PROBLEM STATEMENT:
Update the rows from the line with "r catering?" up to and including the line with "NIEUWSBRIEF" by replacing "Wespen" with "Hornissen", and change nothing else. Leave the pictures out of the answer.

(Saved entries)
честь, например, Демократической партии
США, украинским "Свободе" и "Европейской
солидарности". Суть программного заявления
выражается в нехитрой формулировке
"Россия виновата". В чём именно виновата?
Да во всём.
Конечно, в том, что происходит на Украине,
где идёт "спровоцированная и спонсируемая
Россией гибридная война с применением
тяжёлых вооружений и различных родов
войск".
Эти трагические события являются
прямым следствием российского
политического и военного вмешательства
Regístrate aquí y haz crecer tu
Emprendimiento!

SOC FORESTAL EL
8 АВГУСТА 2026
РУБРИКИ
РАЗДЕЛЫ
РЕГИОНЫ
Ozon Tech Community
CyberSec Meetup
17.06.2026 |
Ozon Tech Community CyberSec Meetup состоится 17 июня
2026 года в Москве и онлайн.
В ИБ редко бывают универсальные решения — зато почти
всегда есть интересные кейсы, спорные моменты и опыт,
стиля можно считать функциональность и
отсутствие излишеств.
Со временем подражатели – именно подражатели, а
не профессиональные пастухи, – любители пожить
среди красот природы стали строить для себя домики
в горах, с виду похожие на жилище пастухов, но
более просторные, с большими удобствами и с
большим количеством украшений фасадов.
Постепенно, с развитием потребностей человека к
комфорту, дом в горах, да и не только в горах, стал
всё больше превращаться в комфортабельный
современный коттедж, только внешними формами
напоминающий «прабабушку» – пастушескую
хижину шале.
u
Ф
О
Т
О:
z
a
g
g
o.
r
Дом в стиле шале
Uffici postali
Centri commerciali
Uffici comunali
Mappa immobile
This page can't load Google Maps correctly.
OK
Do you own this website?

* * *

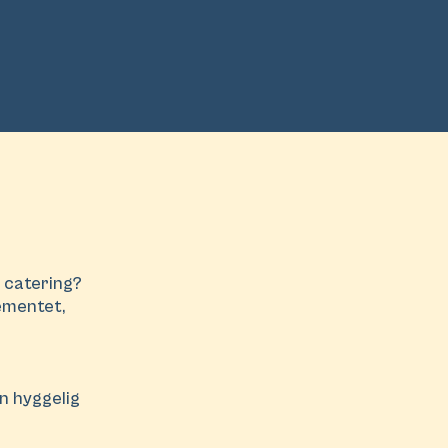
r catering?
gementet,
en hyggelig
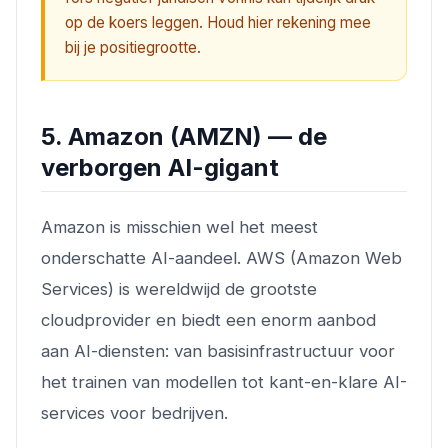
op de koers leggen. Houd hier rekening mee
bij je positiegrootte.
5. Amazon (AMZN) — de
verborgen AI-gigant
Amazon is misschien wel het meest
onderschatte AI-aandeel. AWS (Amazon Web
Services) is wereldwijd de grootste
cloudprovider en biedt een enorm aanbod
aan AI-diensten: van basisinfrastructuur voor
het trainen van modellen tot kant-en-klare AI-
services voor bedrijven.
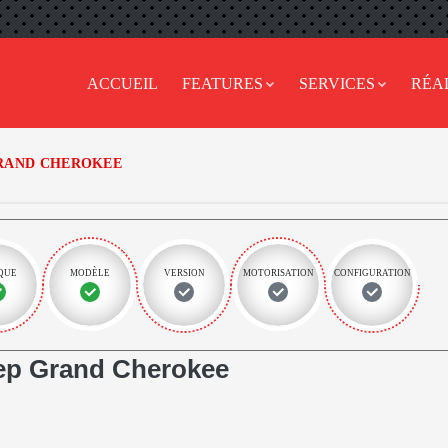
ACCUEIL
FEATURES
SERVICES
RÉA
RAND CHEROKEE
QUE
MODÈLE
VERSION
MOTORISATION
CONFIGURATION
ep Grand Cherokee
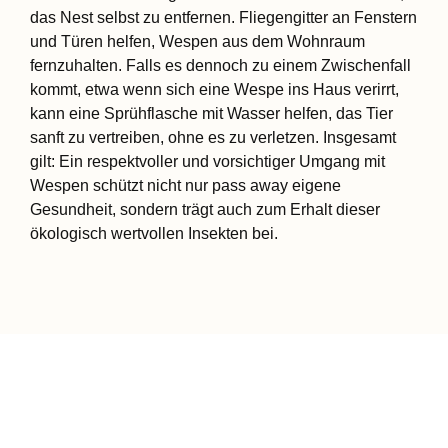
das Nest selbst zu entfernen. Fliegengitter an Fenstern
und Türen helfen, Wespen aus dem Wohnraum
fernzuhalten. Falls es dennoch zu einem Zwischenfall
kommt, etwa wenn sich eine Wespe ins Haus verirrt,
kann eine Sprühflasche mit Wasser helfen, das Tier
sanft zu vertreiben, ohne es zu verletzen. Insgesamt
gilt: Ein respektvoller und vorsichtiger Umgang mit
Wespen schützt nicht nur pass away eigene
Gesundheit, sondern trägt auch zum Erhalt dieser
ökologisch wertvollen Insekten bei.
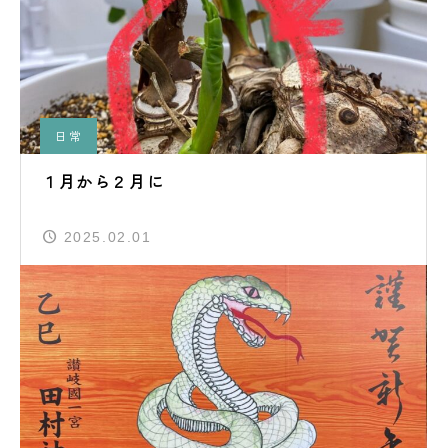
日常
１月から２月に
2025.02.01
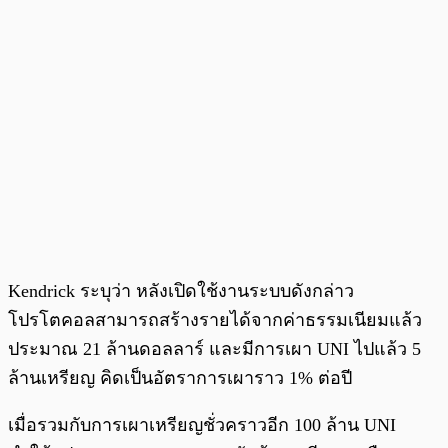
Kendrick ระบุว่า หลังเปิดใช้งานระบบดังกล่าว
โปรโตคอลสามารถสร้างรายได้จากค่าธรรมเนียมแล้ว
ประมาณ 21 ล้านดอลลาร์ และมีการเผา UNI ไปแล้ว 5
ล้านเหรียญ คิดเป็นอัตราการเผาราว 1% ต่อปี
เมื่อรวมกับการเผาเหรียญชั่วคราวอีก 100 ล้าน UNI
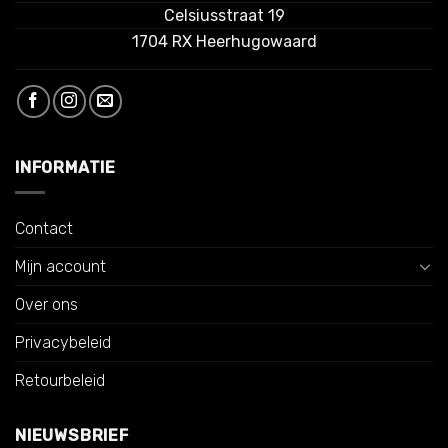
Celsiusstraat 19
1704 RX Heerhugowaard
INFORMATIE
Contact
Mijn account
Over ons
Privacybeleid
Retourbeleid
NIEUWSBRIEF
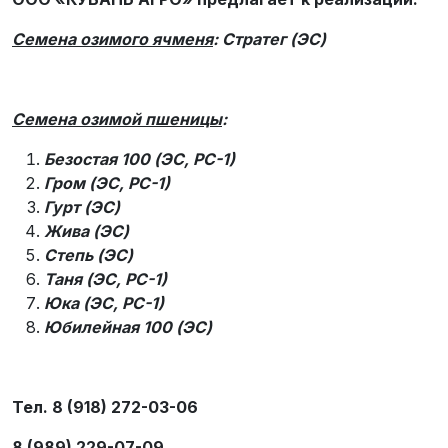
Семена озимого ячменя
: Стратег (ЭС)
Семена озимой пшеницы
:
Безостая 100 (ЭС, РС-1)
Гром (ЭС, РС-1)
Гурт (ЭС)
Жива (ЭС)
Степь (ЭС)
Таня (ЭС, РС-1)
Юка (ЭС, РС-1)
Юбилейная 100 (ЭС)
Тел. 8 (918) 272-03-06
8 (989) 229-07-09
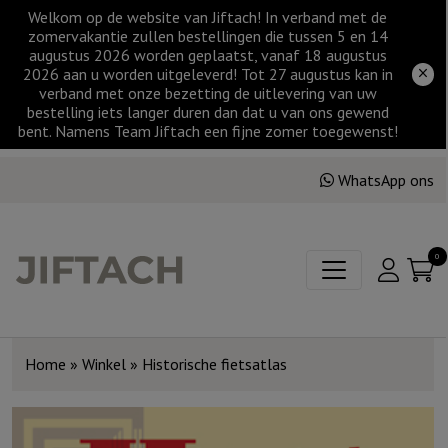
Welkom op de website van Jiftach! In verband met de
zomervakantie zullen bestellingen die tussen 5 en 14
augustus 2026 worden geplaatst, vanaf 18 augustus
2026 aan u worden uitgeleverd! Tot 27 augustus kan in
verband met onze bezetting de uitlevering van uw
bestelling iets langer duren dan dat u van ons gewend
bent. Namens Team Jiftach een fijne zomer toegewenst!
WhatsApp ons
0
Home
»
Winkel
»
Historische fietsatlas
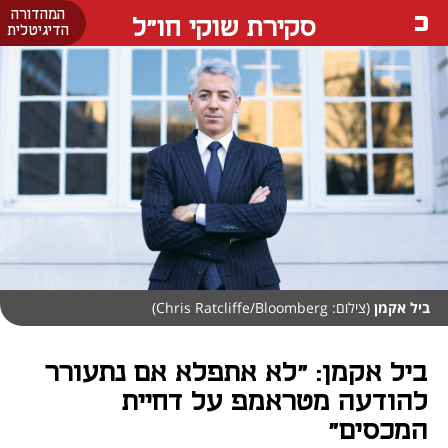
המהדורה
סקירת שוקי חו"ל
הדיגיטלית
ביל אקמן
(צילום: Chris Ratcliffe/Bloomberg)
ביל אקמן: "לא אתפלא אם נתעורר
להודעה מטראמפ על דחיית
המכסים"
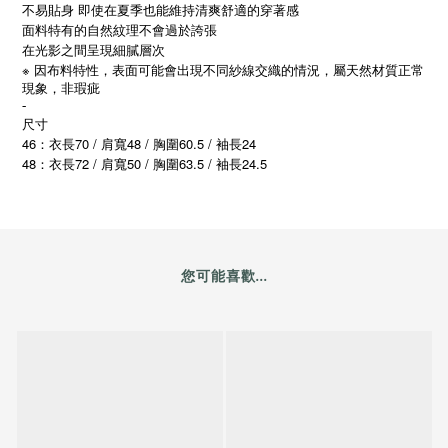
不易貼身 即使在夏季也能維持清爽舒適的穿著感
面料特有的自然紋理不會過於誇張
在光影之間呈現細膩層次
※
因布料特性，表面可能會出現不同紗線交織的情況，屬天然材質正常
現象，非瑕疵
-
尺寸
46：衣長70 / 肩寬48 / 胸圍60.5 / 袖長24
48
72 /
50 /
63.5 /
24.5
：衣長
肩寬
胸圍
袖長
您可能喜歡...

...

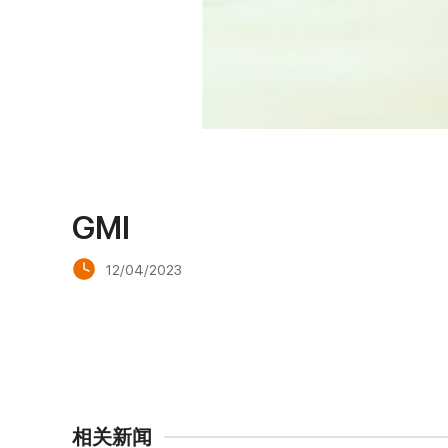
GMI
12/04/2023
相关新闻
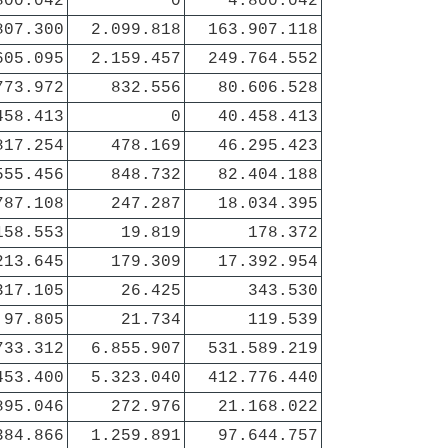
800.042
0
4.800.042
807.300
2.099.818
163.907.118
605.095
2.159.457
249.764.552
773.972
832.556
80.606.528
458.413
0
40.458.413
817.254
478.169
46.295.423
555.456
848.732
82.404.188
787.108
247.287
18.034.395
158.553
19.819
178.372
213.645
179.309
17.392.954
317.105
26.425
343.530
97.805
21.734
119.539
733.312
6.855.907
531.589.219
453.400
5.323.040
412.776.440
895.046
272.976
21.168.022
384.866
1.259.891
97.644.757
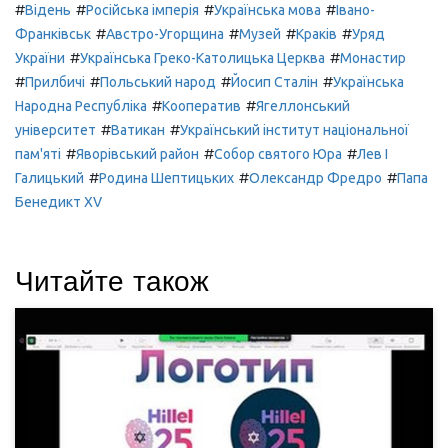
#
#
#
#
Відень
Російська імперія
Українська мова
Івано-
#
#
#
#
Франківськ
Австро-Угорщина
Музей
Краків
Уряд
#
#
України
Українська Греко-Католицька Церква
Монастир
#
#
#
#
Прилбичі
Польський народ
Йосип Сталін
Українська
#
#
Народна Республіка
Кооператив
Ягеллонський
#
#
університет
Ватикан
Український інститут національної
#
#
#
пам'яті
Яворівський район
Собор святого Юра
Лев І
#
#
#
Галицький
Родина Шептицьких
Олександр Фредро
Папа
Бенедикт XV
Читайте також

SOLUTION FOR THIS EXERCISE:
r catering?
gementet,
en hyggelig
op de koers leggen. Houd hier rekening mee
bij je positiegrootte.
5. Amazon (AMZN) — de
verborgen AI-gigant
Amazon is misschien wel het meest
onderschatte AI-aandeel. AWS (Amazon Web
Services) is wereldwijd de grootste
cloudprovider en biedt een enorm aanbod
aan AI-diensten: van basisinfrastructuur voor
het trainen van modellen tot kant-en-klare AI-
services voor bedrijven.
ACCUEIL
FEATURES
SERVICES
RÉA
RAND CHEROKEE
QUE
MODÈLE
VERSION
MOTORISATION
CONFIGURATION
ep Grand Cherokee
das Nest selbst zu entfernen. Fliegengitter an Fenstern
und Türen helfen, Hornissen aus dem Wohnraum
fernzuhalten. Falls es dennoch zu einem Zwischenfall
kommt, etwa wenn sich eine Wespe ins Haus verirrt,
kann eine Sprühflasche mit Wasser helfen, das Tier
sanft zu vertreiben, ohne es zu verletzen. Insgesamt
gilt: Ein respektvoller und vorsichtiger Umgang mit
Hornissen schützt nicht nur pass away eigene
Gesundheit, sondern trägt auch zum Erhalt dieser
ökologisch wertvollen Insekten bei.
日常
１月から２月に
2025.02.01
Kendrick ระบุว่า หลังเปิดใช้งานระบบดังกล่าว
โปรโตคอลสามารถสร้างรายได้จากค่าธรรมเนียมแล้ว
ประมาณ 21 ล้านดอลลาร์ และมีการเผา UNI ไปแล้ว 5
ล้านเหรียญ คิดเป็นอัตราการเผาราว 1% ต่อปี
เมื่อรวมกับการเผาเหรียญชั่วคราวอีก 100 ล้าน UNI
Celsiusstraat 19
1704 RX Heerhugowaard
INFORMATIE
Contact
Mijn account
Over ons
Privacybeleid
Retourbeleid
NIEUWSBRIEF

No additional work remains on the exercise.